# Work instructions
Transcribe all of the records word for word, but omit the pictures.

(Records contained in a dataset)
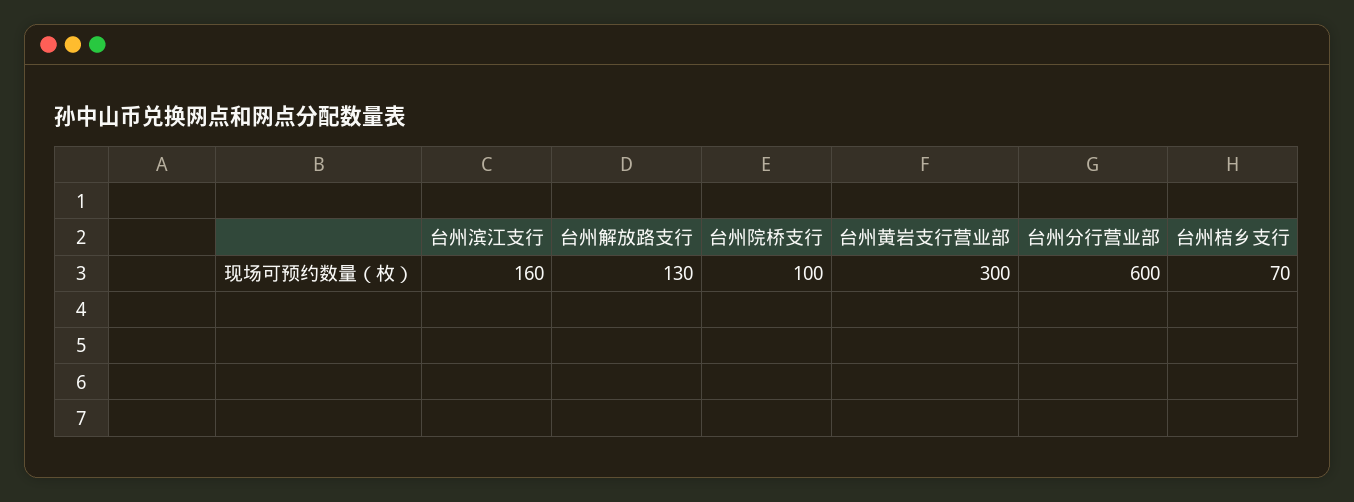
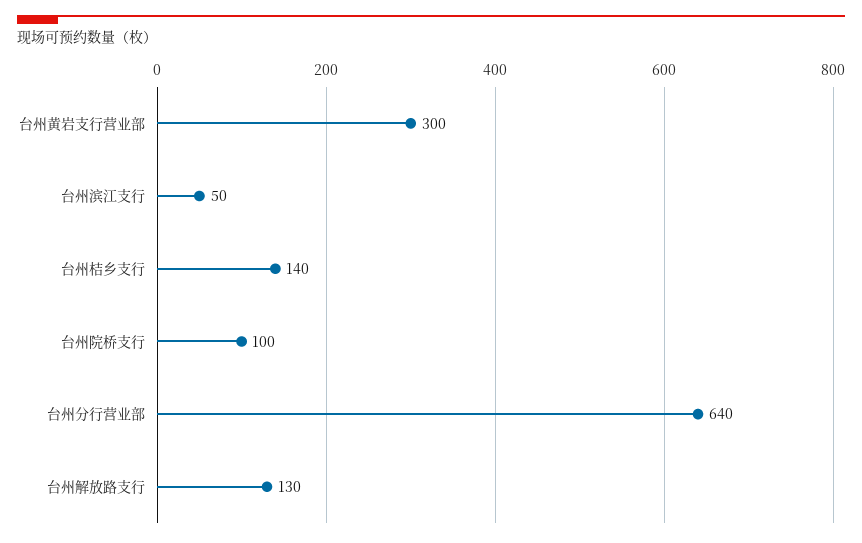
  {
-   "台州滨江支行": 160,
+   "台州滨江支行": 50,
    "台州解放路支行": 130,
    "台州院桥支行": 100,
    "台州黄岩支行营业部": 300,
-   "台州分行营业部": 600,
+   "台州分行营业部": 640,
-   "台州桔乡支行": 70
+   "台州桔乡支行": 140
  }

# Problem solution
  {
-   "台州滨江支行": 160,
+   "台州滨江支行": 50,
    "台州解放路支行": 130,
    "台州院桥支行": 100,
    "台州黄岩支行营业部": 300,
-   "台州分行营业部": 600,
+   "台州分行营业部": 640,
-   "台州桔乡支行": 70
+   "台州桔乡支行": 140
  }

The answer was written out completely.